**課題 A**:
PIC32MX開発の記事の部品表で、個数が2とされている部品はどれですか？すべて挙げてください。
**課題 B**:
PIC32MX開発の記事のうち、「ChipKITはArduin」から「ッダも多めに用意しましょう。」までを、両端も含めてそのまま出力してください。

Arduino IDEやVSCodeでPIC32MXマイコンの開発をする

How to develop PIC32MX MCUs with Arduino IDE/VS Code
 
ChipKITはArduinoと同じ環境をPICマイコンで実現すべく組まれたオープンソースプロジェクトです。完成済みのChipKITはほとんどが生産終了していますが、自分でChipKITクローンを作ることで、非常に簡単なプログラミングでPIC32MXのアプリを開発できます。

それではまずは回路を作りましょう。必要最低限の部品は下記の通りですが、予備の部品や入出力のためのピンヘッダも多めに用意しましょう。

部品名個数
PIC32MX250F128B1
LED1
タクトスイッチ2
抵抗(スイッチ用)/4.7kΩ2
抵抗(LED用)/330Ω1
水晶振動子/8MHz1
セラミックコンデンサ/0.1uF5
セラミックコンデンサ/22pF2
電解コンデンサ/10uF1
3.3v3端子レギュレータ1
セラミックコンデンサ(レギュレータ用)/0.1uF1
電解コンデンサ(レギュレータ用)/47uF1
USBケーブル(オス)1


画像はChipKIT PIのソースコードをベースに作成しました。リセットピンにタクトスイッチ(押すと電気が流れなくなるようにする)を、RA0にLEDを、RB9にタクトスイッチ(押すと電気が流れる)の3つが特に重要です。
ブレッドボード型ユニバーサル基板を使った半田付けの例です。手持ちの3.3vレギュレーターが表面実装タイプだったので裏側に接着させています。

キーポイントのテキスト記述

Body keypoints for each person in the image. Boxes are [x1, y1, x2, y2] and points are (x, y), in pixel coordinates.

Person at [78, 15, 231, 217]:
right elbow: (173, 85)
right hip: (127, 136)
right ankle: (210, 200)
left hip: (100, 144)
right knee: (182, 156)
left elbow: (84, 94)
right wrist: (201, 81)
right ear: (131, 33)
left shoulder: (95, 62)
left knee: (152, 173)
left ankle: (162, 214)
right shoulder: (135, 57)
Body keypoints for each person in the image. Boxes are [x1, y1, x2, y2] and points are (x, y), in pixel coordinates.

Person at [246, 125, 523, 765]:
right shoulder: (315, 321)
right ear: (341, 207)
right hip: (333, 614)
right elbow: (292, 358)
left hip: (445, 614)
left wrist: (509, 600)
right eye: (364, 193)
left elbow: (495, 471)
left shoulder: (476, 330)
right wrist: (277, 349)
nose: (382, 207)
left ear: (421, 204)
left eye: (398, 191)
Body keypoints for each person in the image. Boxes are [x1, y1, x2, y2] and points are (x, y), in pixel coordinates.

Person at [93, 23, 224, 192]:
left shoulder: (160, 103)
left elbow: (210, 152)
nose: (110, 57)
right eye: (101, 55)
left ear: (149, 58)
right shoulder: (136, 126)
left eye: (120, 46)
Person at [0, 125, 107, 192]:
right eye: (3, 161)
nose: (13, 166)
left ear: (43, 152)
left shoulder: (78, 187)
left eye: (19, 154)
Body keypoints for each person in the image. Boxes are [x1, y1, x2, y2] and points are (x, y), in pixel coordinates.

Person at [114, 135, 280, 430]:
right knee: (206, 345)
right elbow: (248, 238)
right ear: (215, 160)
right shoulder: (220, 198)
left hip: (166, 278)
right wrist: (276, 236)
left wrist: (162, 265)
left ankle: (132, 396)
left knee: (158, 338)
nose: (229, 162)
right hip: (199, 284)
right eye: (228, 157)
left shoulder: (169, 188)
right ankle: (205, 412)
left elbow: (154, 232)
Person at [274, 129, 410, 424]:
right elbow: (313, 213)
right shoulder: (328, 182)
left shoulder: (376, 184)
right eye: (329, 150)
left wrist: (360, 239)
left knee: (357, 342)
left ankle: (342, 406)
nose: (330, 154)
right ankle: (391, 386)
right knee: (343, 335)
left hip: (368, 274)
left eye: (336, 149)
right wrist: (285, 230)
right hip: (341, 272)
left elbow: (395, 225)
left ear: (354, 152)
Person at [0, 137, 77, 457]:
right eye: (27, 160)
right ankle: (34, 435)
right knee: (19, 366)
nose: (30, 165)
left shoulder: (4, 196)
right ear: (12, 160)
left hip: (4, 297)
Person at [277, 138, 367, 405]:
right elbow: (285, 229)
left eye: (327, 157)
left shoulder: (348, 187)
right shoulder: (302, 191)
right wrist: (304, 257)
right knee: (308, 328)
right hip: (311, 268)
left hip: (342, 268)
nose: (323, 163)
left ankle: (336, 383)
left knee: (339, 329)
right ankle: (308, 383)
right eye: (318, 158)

**解答 A**:
- タクトスイッチ
- 抵抗(スイッチ用)/4.7kΩ
- セラミックコンデンサ/22pF

**解答 B**:
ChipKITはArduinoと同じ環境をPICマイコンで実現すべく組まれたオープンソースプロジェクトです。完成済みのChipKITはほとんどが生産終了していますが、自分でChipKITクローンを作ることで、非常に簡単なプログラミングでPIC32MXのアプリを開発できます。

それではまずは回路を作りましょう。必要最低限の部品は下記の通りですが、予備の部品や入出力のためのピンヘッダも多めに用意しましょう。